There are consequences for firms who undertake regulated activities without the required permissions under the Financial Services and Markets Act 2000 (FSMA).
Tesco hit with major £8million fine for pollution incident
Tesco Stores Ltd has been ordered to pay over £8million in fines and costs after pleading guilty to a pollution incident. The incident, which occurred in July 2014, sparked a huge multi-agency operation involving the Environment Agency, Lancashire County Council, United Utilities, Lancashire Fire and Rescue Service and Lancashire Police.
It had a massive impact on the local community and environment with residents having to leave their homes due to petrol odours coming from the sewer network. The Environment Agency’s joint investigation with partners found that the incident resulted from Tesco’s failure to address a known issue with part of the fuel delivery system and an inadequate alarm system and was compounded by poor emergency procedures.
Company and director sentenced after pollution incidents
A company and its director have received fines and costs totalling £33,000 after significantly polluting a stream and then failing to notify the Environment Agency. The case against AWSM Recycling Ltd, of Lane Head Farm, Hutton Magna, west of Darlington and its sole director Adam Metcalfe, 37, of the same address, involves a number of breaches of environmental law over a significant period of time between July 2011 and October 2015.

DIRECTIONS: Rewrite the passage of the pollution fines text from "It had a massive" up to and including "poor emergency procedures.", replacing "residents" with "householders".

GIVEN RECORDS:
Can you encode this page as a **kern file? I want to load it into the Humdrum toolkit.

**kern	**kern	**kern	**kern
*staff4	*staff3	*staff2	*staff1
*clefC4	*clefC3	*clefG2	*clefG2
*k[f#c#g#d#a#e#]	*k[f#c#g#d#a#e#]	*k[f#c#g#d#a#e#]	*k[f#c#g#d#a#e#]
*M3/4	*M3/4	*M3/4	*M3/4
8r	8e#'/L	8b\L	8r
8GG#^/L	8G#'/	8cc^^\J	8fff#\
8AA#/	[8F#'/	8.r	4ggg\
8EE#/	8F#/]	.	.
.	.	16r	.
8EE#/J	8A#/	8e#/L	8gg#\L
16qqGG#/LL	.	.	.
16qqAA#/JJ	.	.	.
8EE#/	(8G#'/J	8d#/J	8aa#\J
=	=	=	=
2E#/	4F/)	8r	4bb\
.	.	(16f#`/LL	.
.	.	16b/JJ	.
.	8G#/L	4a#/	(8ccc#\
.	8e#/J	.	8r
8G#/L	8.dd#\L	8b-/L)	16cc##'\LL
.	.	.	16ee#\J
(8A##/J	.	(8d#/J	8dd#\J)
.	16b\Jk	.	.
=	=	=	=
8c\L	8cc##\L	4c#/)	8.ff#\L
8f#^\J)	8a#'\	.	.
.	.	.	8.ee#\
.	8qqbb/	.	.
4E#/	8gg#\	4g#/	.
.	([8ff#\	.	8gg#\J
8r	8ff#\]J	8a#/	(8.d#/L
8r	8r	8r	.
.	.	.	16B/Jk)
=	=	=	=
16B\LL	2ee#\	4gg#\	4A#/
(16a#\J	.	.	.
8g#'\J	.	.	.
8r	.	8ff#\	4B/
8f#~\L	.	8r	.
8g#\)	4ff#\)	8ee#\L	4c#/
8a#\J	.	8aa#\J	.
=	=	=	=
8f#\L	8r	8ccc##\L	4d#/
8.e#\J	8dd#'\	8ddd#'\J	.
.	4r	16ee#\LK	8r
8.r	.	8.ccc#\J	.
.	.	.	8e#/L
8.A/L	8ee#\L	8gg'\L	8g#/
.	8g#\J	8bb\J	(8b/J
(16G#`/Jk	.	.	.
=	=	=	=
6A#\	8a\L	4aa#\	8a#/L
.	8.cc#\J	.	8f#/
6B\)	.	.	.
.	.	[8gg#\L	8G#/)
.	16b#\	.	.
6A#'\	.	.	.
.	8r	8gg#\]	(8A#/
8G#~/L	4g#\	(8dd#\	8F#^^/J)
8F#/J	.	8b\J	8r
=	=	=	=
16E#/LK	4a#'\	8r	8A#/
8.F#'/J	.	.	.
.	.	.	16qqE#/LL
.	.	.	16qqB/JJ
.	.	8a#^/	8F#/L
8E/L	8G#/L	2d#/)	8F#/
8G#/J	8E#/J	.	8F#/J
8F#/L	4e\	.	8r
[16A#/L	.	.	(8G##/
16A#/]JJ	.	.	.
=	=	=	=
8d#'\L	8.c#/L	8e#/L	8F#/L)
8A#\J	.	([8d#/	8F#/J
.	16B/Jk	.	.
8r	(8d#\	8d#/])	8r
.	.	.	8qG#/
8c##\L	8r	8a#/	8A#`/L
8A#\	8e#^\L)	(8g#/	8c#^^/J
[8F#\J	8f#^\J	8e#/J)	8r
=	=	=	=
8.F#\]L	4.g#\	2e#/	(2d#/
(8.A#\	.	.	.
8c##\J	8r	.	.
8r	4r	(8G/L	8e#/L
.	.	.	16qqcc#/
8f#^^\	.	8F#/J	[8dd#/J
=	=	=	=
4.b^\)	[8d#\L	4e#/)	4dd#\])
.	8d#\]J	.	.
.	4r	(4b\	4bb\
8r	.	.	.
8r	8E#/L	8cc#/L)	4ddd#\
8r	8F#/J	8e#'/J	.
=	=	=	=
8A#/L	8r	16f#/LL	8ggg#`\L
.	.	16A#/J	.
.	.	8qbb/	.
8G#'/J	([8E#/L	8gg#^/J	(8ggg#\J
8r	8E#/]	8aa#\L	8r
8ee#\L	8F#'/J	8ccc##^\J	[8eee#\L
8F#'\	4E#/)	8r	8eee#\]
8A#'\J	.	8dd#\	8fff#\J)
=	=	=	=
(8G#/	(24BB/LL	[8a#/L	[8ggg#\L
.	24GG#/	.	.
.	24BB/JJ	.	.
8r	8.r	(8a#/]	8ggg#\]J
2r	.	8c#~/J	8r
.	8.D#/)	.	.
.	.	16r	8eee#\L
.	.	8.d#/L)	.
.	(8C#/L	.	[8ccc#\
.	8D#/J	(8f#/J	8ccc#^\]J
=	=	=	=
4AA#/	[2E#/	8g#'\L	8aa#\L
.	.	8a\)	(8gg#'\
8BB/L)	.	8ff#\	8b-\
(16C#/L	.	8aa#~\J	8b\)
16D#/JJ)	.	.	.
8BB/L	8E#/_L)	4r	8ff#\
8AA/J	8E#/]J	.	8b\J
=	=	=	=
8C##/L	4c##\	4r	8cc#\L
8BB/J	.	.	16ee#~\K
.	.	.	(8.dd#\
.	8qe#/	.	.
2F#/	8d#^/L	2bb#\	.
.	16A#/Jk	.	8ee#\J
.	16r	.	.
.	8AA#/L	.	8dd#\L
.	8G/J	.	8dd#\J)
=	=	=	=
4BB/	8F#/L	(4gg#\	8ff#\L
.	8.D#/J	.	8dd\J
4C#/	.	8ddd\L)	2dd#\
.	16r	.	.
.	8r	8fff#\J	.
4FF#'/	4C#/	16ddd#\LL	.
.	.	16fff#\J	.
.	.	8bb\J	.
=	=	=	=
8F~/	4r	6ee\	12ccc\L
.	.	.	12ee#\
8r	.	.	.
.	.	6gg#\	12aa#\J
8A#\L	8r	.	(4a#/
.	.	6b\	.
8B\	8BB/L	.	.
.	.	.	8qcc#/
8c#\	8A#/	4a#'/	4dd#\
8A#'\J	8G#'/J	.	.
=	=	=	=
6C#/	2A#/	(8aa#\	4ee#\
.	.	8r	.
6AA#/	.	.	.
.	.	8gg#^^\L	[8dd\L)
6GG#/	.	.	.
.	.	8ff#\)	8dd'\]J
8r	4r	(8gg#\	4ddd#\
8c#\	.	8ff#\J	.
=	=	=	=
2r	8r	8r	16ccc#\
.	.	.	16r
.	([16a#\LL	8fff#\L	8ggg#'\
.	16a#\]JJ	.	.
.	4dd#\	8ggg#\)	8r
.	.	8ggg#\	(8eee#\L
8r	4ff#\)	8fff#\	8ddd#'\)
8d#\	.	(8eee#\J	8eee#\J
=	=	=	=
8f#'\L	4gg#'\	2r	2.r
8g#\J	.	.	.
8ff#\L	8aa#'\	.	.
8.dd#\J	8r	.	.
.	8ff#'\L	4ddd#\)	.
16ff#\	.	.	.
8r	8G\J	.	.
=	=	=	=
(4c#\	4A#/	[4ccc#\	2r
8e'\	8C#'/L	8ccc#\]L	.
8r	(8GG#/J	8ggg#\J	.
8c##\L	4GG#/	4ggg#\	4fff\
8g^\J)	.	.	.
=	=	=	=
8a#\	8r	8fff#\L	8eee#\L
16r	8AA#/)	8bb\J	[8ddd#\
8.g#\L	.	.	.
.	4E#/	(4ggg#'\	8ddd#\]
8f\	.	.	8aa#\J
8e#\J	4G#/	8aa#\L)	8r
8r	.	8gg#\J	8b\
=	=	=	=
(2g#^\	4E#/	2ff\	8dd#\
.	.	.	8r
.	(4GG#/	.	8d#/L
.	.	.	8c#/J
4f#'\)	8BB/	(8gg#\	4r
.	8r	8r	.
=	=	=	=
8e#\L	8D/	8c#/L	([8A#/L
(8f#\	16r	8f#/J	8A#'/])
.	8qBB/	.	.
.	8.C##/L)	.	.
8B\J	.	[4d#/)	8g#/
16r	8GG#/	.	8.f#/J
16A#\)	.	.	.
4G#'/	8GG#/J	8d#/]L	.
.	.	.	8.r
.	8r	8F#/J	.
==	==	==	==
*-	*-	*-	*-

TASK ANSWER:
It had a massive impact on the local community and environment with householders having to leave their homes due to petrol odours coming from the sewer network. The Environment Agency’s joint investigation with partners found that the incident resulted from Tesco’s failure to address a known issue with part of the fuel delivery system and an inadequate alarm system and was compounded by poor emergency procedures.